En écoutant le Professeur Séry Bailly, on ne pouvait s’empêcher de se dire que les intellectuels du pays, quelles que soient leurs options politiques, pourraient sauver la Côte d’Ivoire, s’ils avaient dans la sphère publique la place qui leur conférerait une influence décisive. les politiques devraient plus les consulter, les médias, plus les valoriser, les intellectuels eux-même, plus s’engager.
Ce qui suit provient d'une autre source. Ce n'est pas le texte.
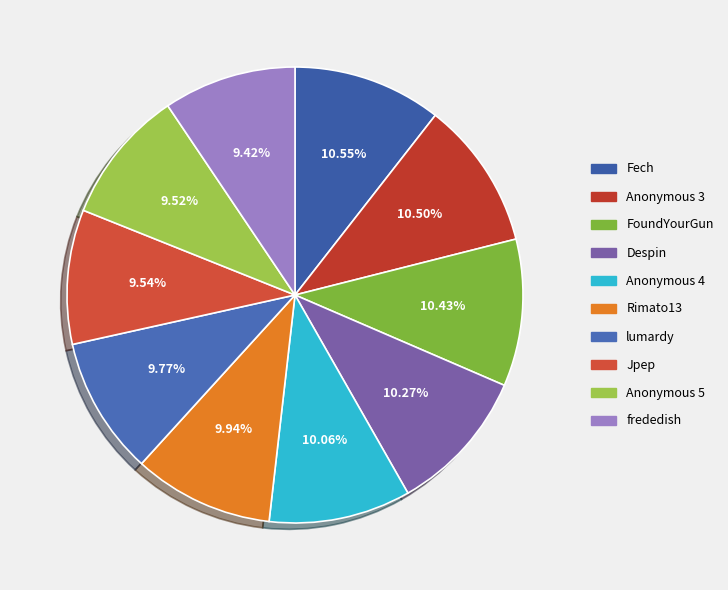

How many segments does this pie chart have?

10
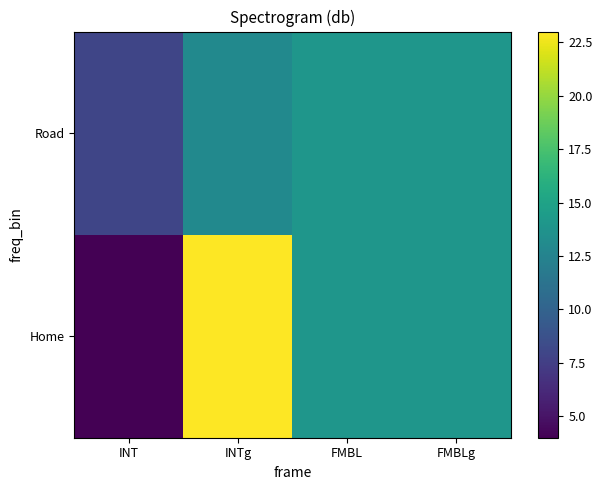

Which has a higher value, INTg or FMBL?

INTg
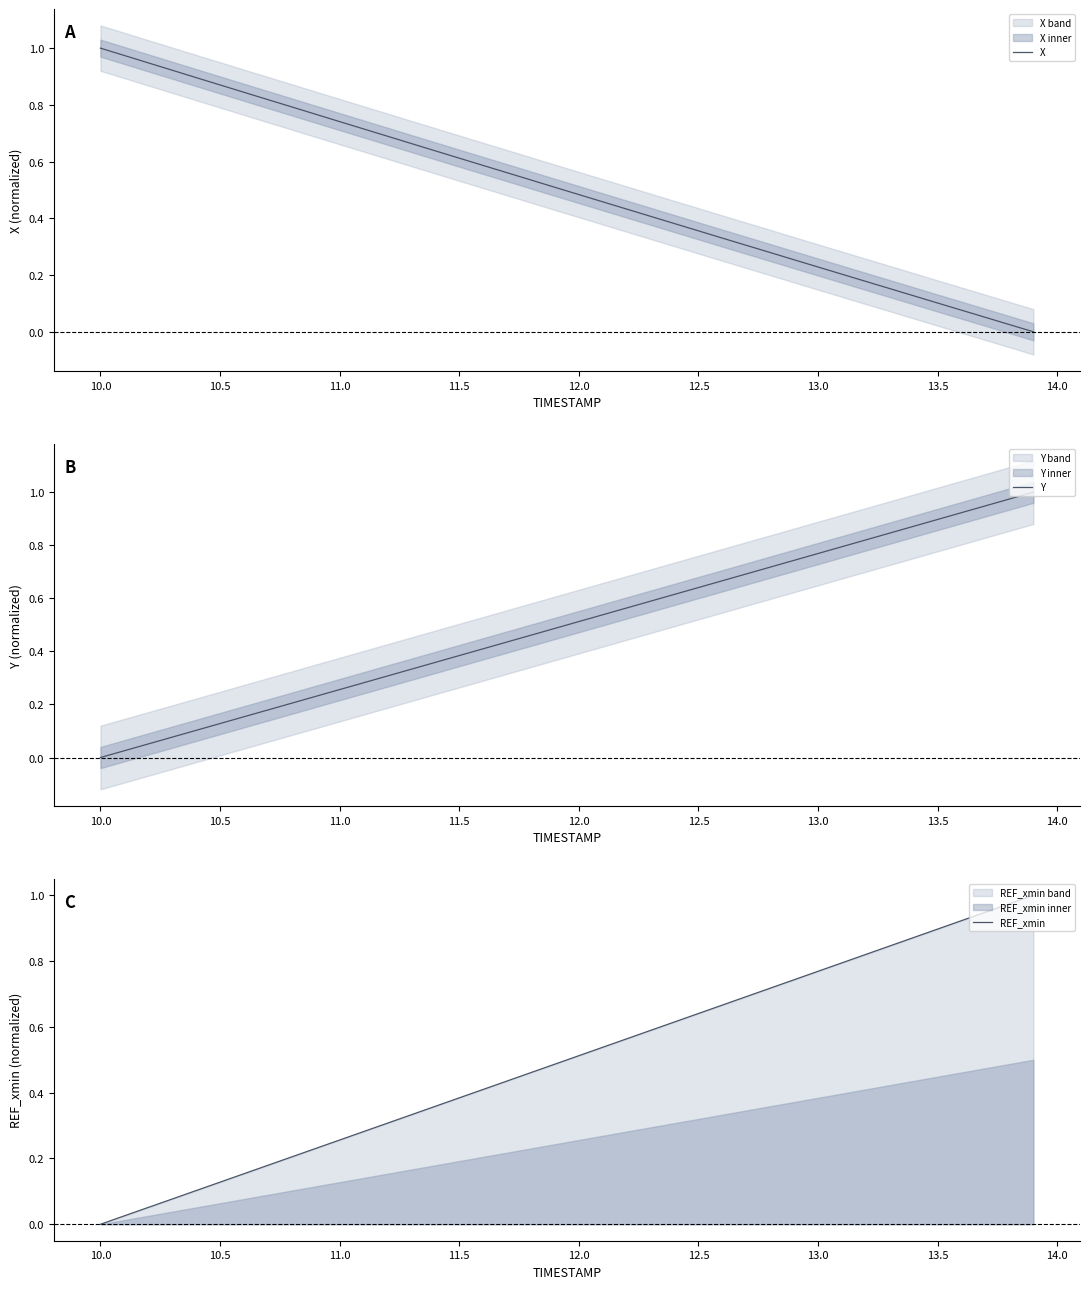

Which category has the highest value in the X series?

10.0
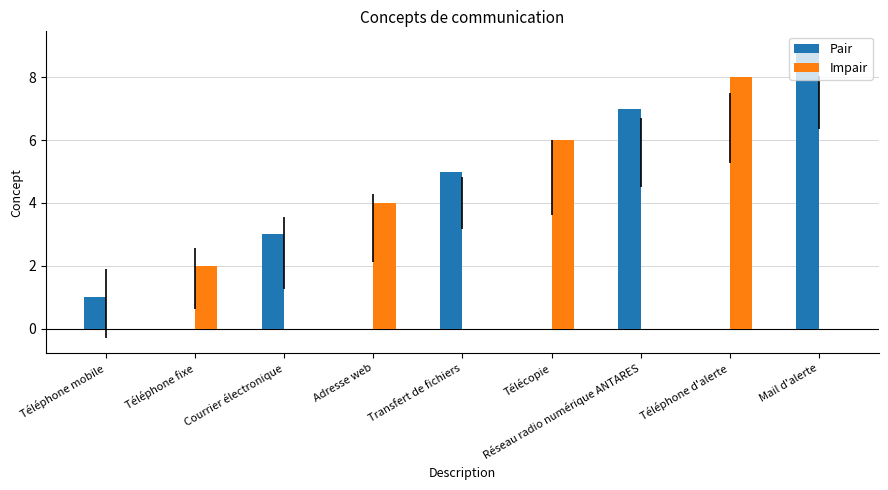

The Impair series shows 0 at Téléphone mobile. True or false?

True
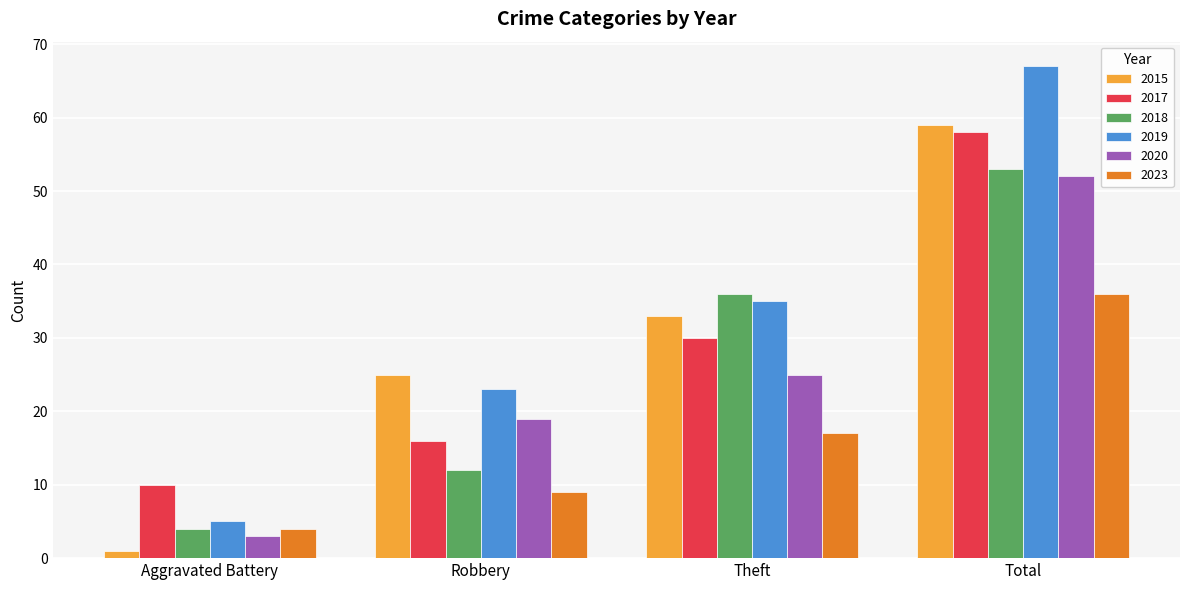

Which series has the largest total across all categories?

2019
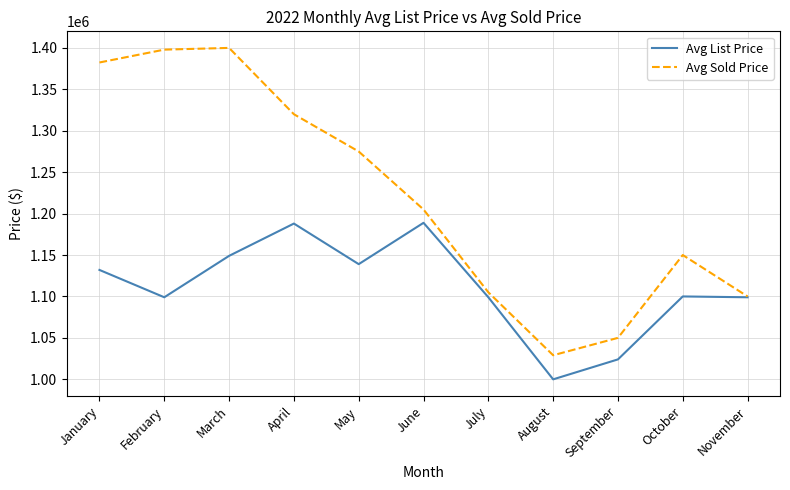

Between July and October, which series saw the biggest shift?

Avg Sold Price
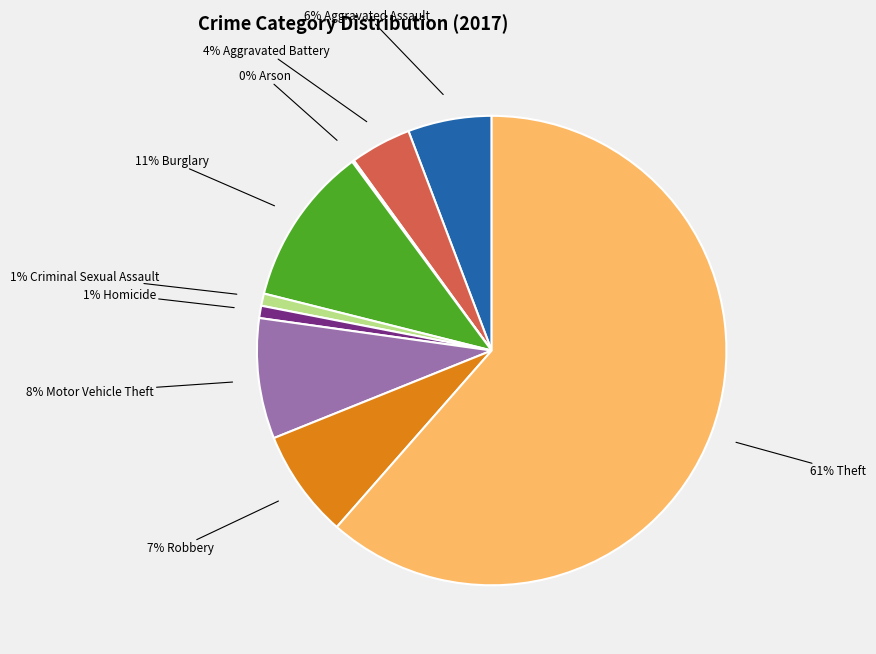

Which category has the smallest portion of the pie?

Arson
On ne pouvait non plus s’empêcher de penser à la notion d’« Ivoirien nouveau ». On en Comprenait mieux, et la nécessité et les contours. Car il puise sa nouveauté dans les tréfonds de la culture ivoirienne et n’est rien d’autre que la nécessité de retisser la toile déchirée.
 
Cheminer ensemble n’est donc pas chose facile. Cela est vrai pour un couple comme pour une nation. C’est aussi vrai pour toute forme d’association. Salif Traoré, alias Asalfo des Magic System, a apporté au débat une contribution aussi sensible et pleine d’humilité que déterminante lorsqu’il a raconté comment, il y a dix ans, les Magic System ont failli se séparer, chacun étant tenté par une aventure plus personnelle. Avec émotion, il a raconté ce soir parisien, pluvieux et froid, où il a réuni, en tant que grand frère de ses compagnons, les membres du groupe afin de leur rappeler les valeurs profondes qui avaient présidé à sa création, ainsi que la route qu’ensemble ils avaient emprunté. Il les avait laisser décider de la suite à donner au groupe. Aujourd’hui, plus forts que jamais, les Magic System fêtent leurs vingt ans de compagnonnage. « En dehors de nos familles biologiques respectives, nous formons une cinquième famille », dit Asalfo. À sa manière, il a illustré les propos du Professeur Séry Bailly et montré comment Magic System, puisant dans ses valeurs, ses racines et les liens qui unissaient ses membres, a surpassé sa crise pour poursuivre ensemble un chemin commencé ensemble vers une destination choisie ensemble. « Destination n’est pas arrivée », dit le professeur. « Ça se retrouvera dans une chanson », répond le chanteur. Ce 24 mars, Yacolidabouo concentrait toutes les évidences que la Côte d’Ivoire ne devrait plus jamais oublier : la culture c’est la Paix!